## [Instrucción de trabajo]
Según la carta, ¿a qué juego le gustaba jugar al niño en lugar de al fútbol?

## [Fragmento de texto]
******************************

Señora Rubio:
A mí me llamaron marica antes de saber lo que significaba. Era solo un crío al que le gustaba jugar a la pica y no al fútbol. Un niño que se veía inocentemente atraído hacia otros chicos del barrio. Alguien que mostraba con naturalidad quién era, sin saber el coste que tendría visibilizarlo. No entendía qué era lo que me llamaba un chaval del piso de enfrente cuando, señalándome, pronunció la palabra marica; pero el odio que desprendían su rostro y su voz no dejaba lugar a dudas, algo en mí le producía un rechazo al que se sumaron como hienas el resto de chicos del barrio. Al principio no comprendía la razón de su desprecio y no sabía cómo responder al mismo. Cuando supe qué lo motivaba, tampoco supe qué hacer o decir porque él estaba en lo cierto. Yo era un niño marica. Lo que no entendía era su odio. Un odio que me daba los buenos días, cada día; y que me despedía hasta el día siguiente, cada noche.

******************************

## [Datos presentados]
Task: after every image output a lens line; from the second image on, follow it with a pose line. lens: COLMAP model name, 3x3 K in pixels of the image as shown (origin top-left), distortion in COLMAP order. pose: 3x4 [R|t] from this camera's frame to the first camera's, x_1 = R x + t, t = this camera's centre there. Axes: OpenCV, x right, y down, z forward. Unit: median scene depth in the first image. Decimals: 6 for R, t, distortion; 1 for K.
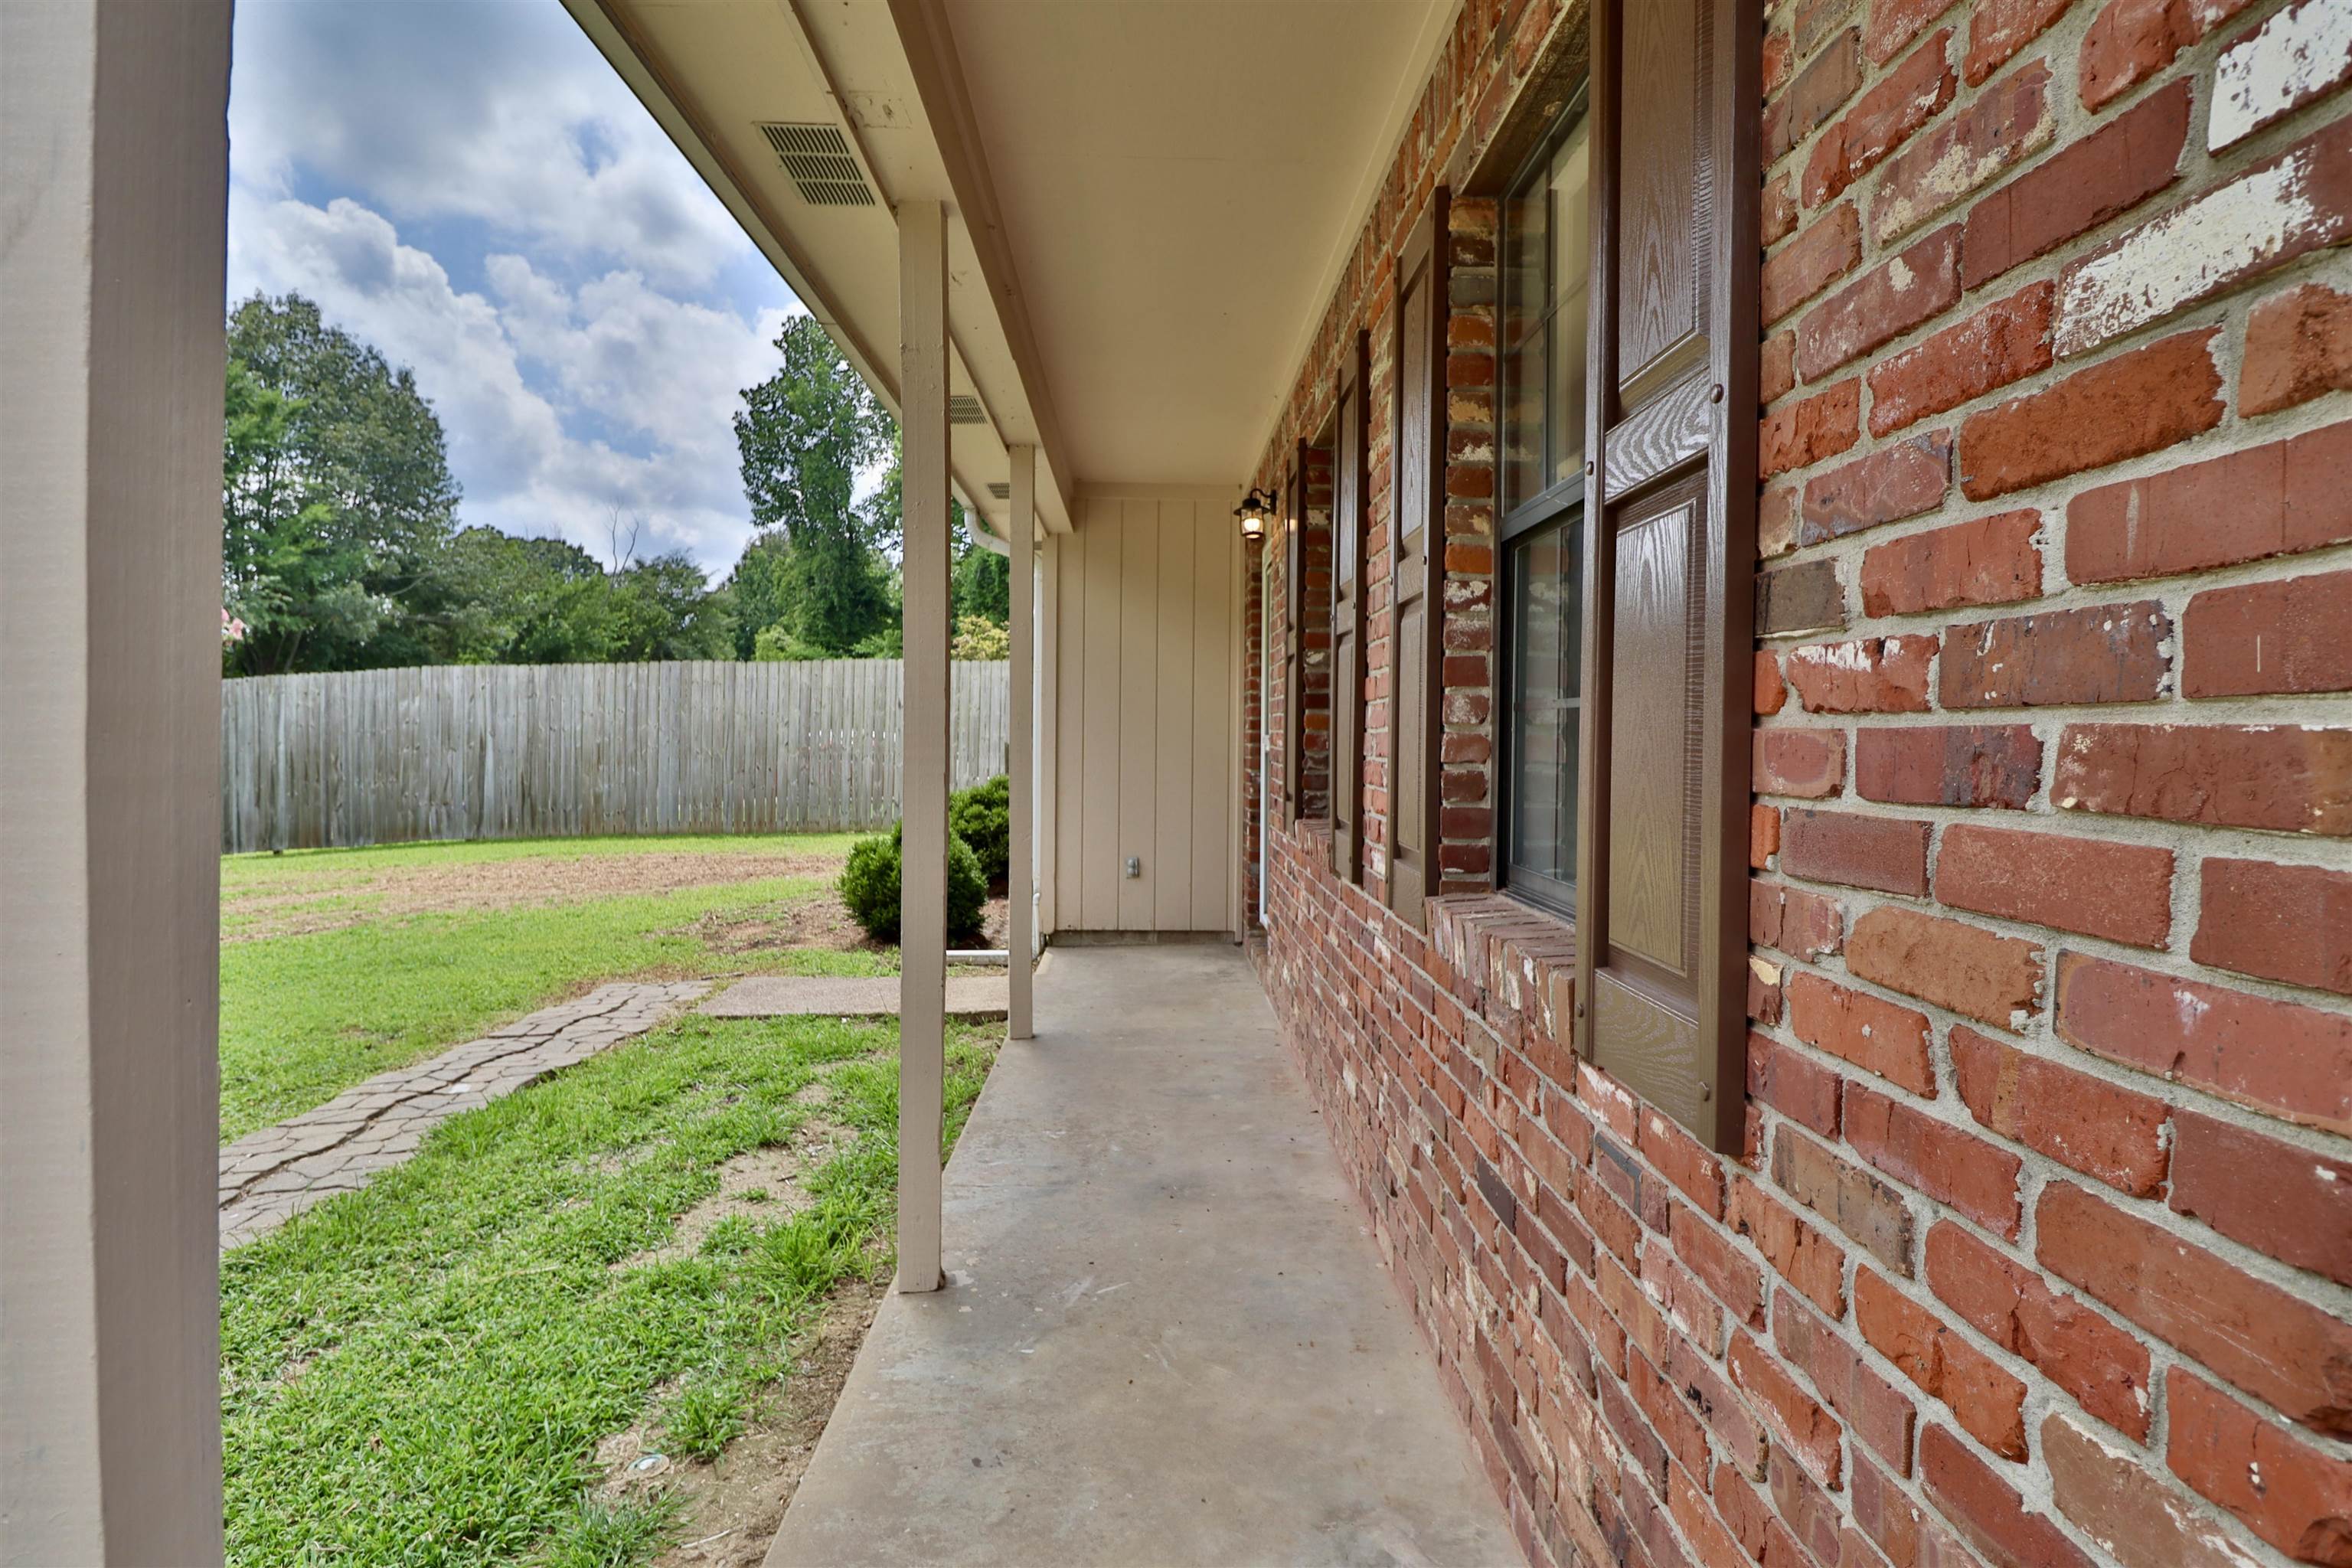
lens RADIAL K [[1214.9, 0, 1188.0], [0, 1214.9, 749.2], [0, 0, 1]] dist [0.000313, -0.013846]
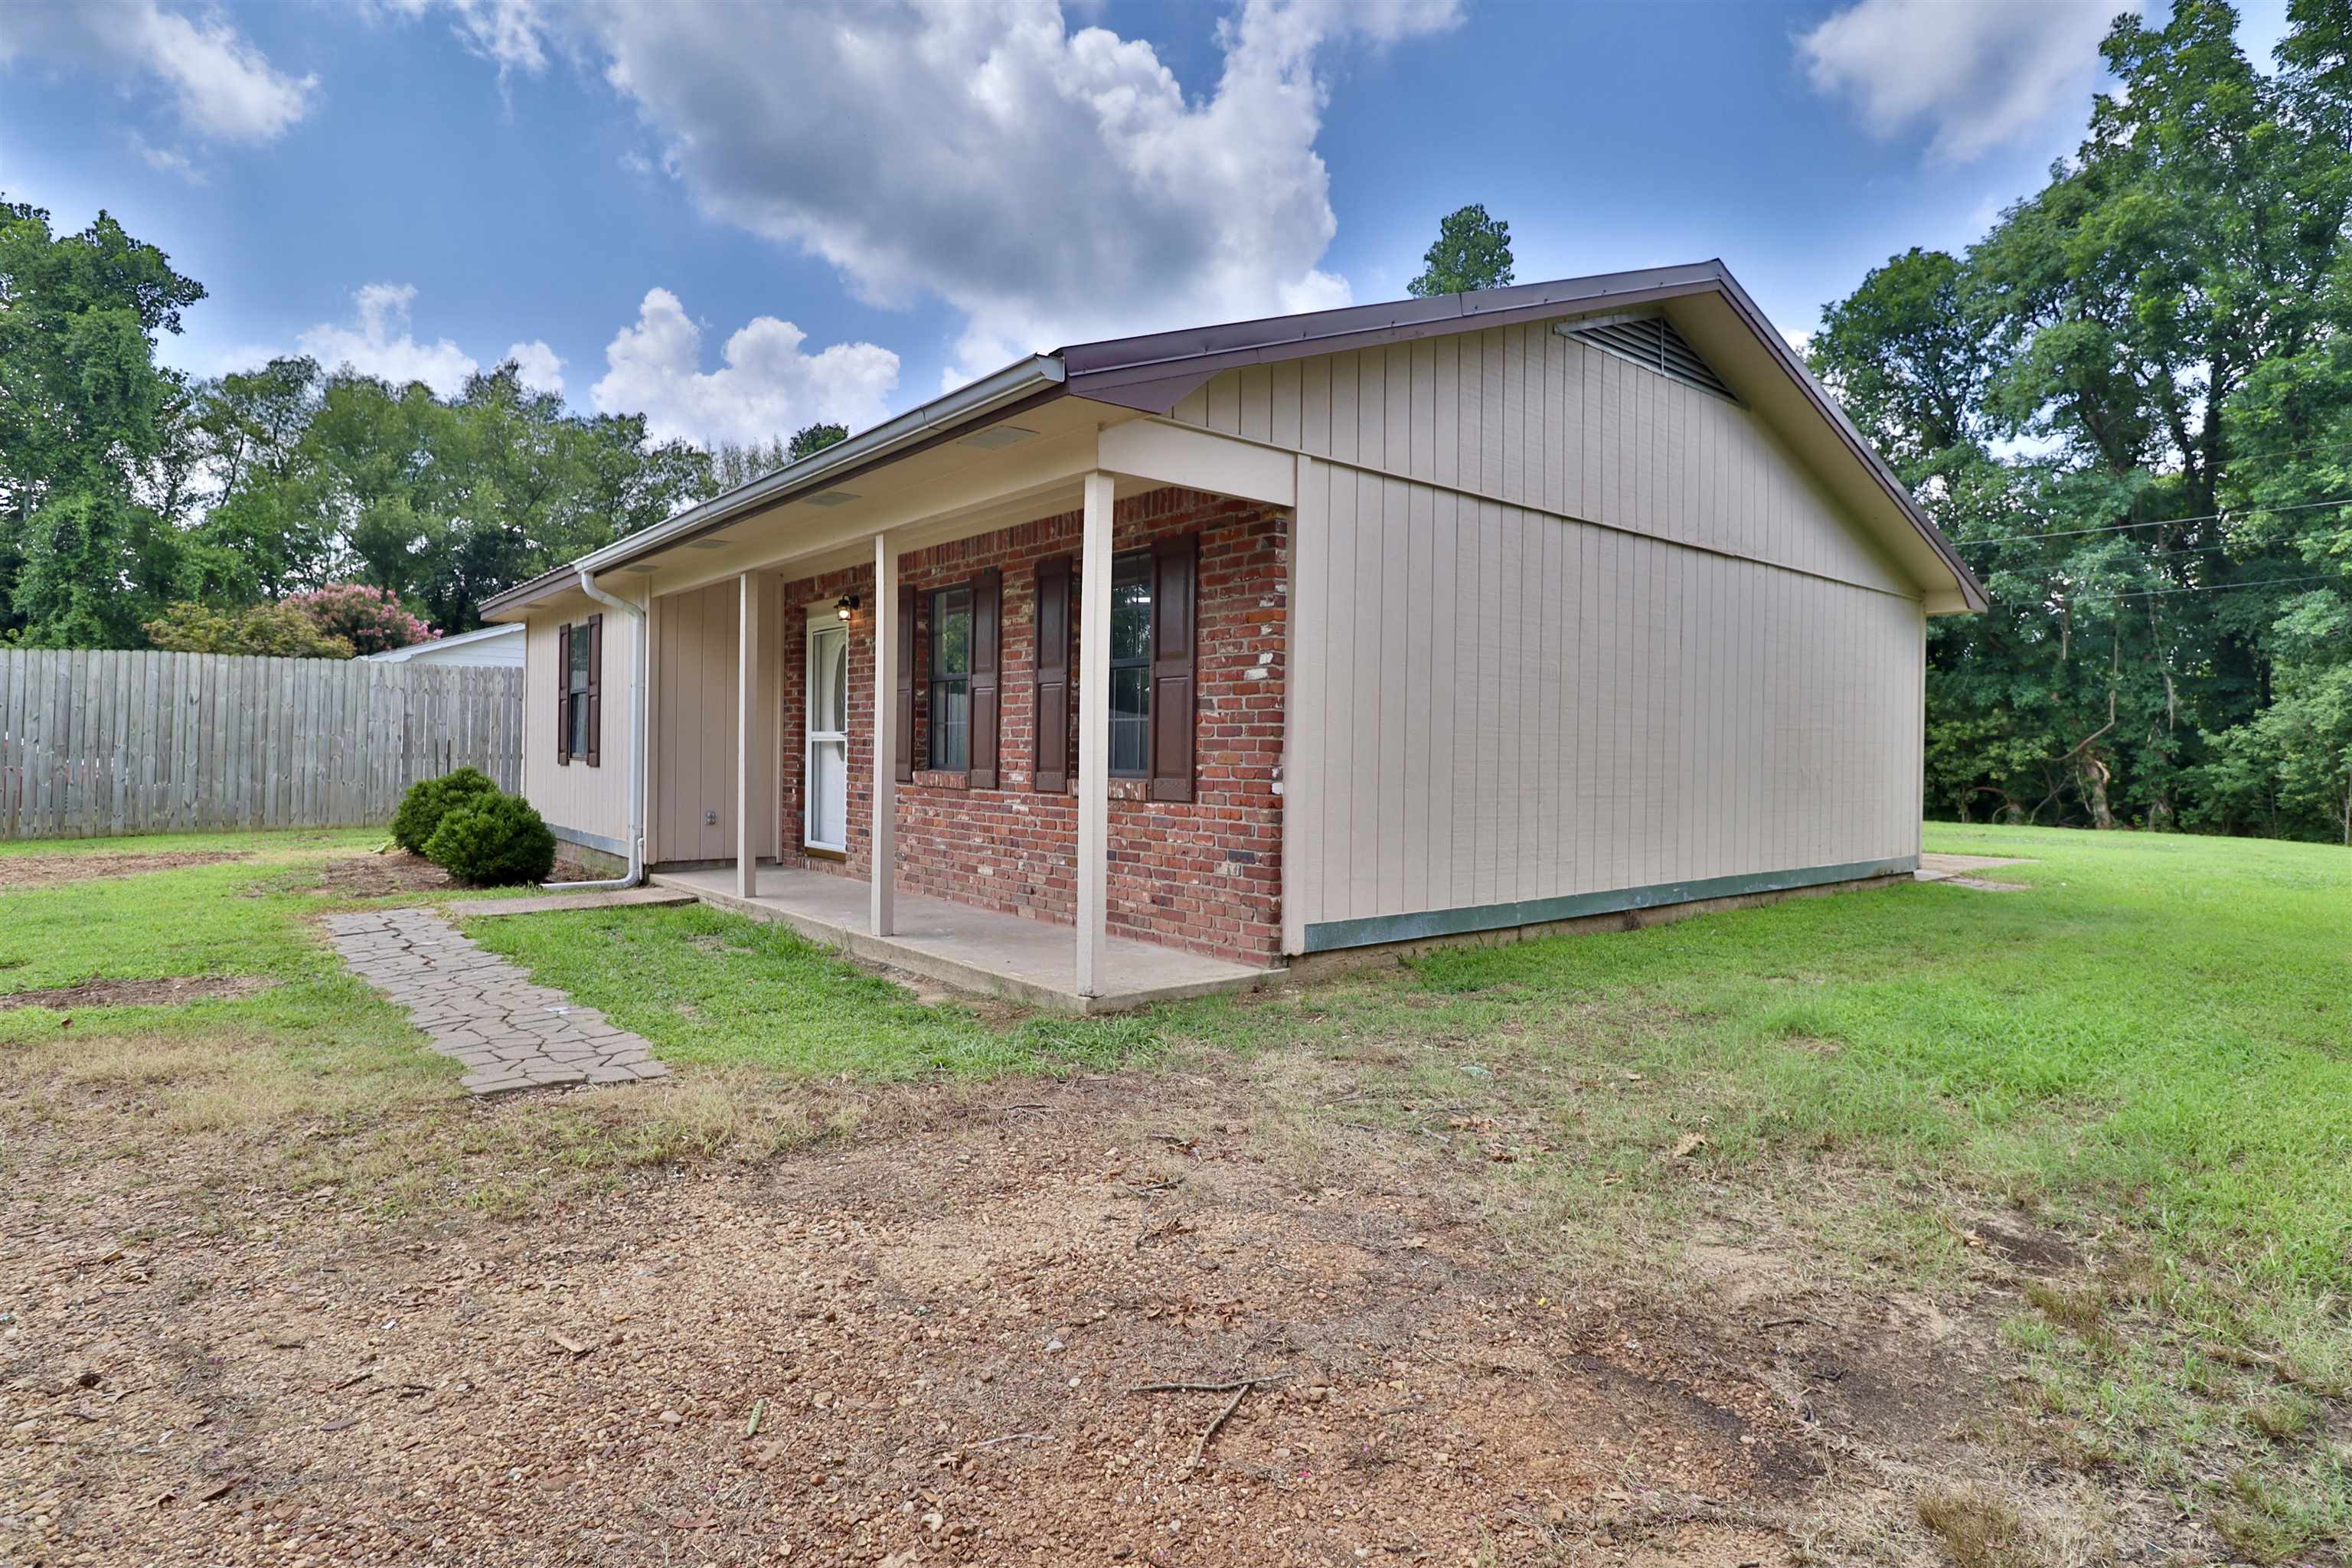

******************************

## [Resultado obtenido]
A la pica.